WHAT TO DO
[1] In the article on Hazell Jacobs, copy word for word the part that opens with the words containing "Credit: The New" and closes with "in her blog.".
[2] Answer these questions using the article on Hazell Jacobs:
(a) What term does the article use for the practice of endlessly consuming negative news?
(b) How many years has Hazell Jacobs lived?
(c) Through what medium did Jacobs speak with the New York Times?

Credit: The New York Times
We are constantly bombarded by all the atrocities occurring of the world. “Doomscrolling,” the practice of endlessly consuming negative news, is a practice that we’ve all given into– we need to see what the coronavirus cases are at, or what other horrors are unfolding. Though we want to find something positive to lift our spirits, we’ve dug ourselves such a deep hole that all we see is tweet after tweet recounting today’s latest terrors.
When one lives for 86 years, they’re bound to see a lot. For Hazell Jacobs, that means living through awful world events like World War II in her childhood and a global pandemic in her senior years. It also means bearing witness to amazing things like the birth of life, advancements in human rights, and rapidly-changing technology. It’s these memories that she chooses to focus on in her blog.
“You don’t live to be my age and not have unhappy memories,” Jacobs says in a Zoom interview with the New York Times, “but I’m very good at skipping over them.”

DATASET
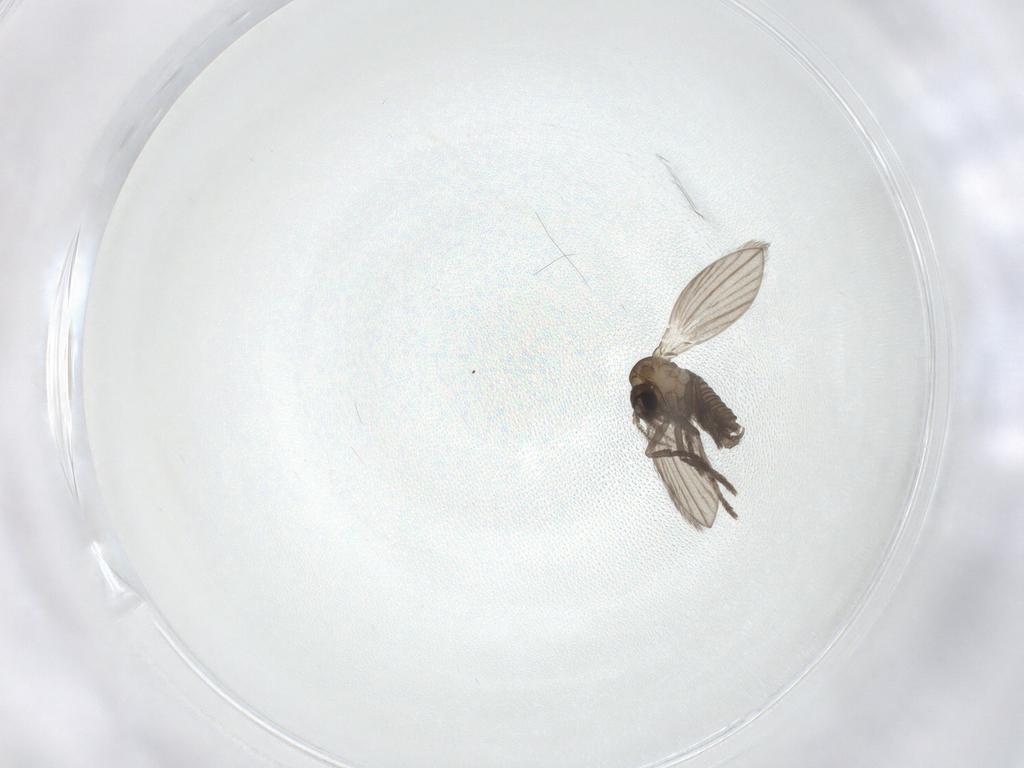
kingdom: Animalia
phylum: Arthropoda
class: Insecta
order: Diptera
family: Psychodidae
==
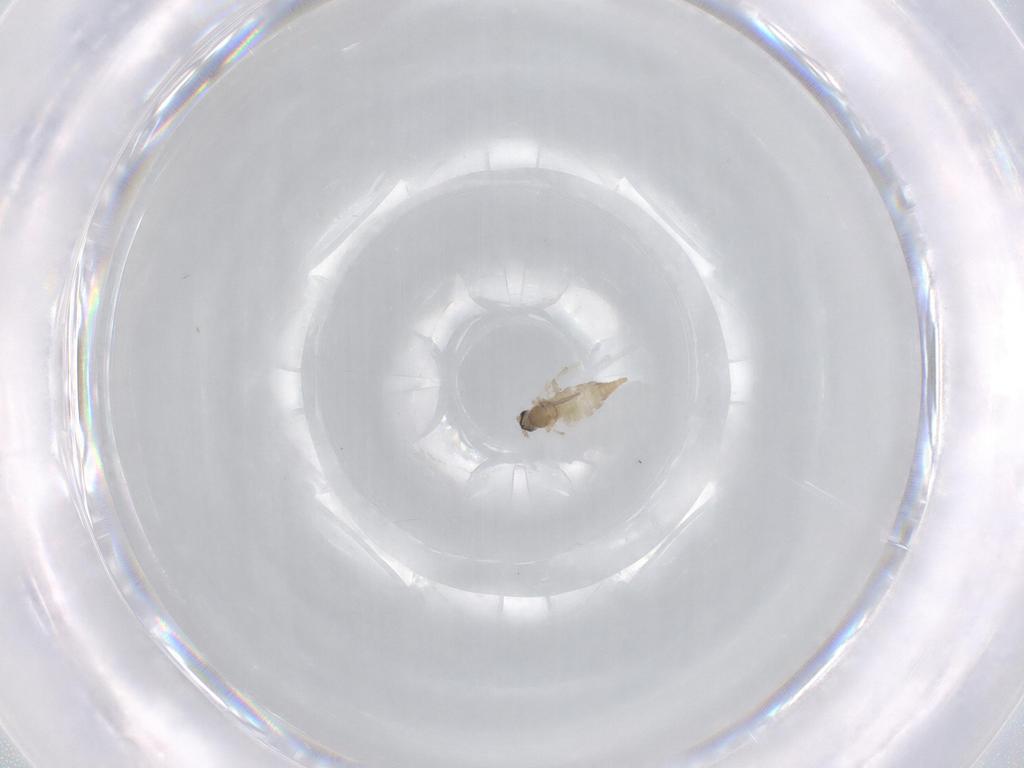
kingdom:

ACTIVITY ANSWERS
[1]
Credit: The New York Times
We are constantly bombarded by all the atrocities occurring of the world. “Doomscrolling,” the practice of endlessly consuming negative news, is a practice that we’ve all given into– we need to see what the coronavirus cases are at, or what other horrors are unfolding. Though we want to find something positive to lift our spirits, we’ve dug ourselves such a deep hole that all we see is tweet after tweet recounting today’s latest terrors.
When one lives for 86 years, they’re bound to see a lot. For Hazell Jacobs, that means living through awful world events like World War II in her childhood and a global pandemic in her senior years. It also means bearing witness to amazing things like the birth of life, advancements in human rights, and rapidly-changing technology. It’s these memories that she chooses to focus on in her blog.

[2]
(a) "Doomscrolling."
(b) 86 years.
(c) A Zoom interview.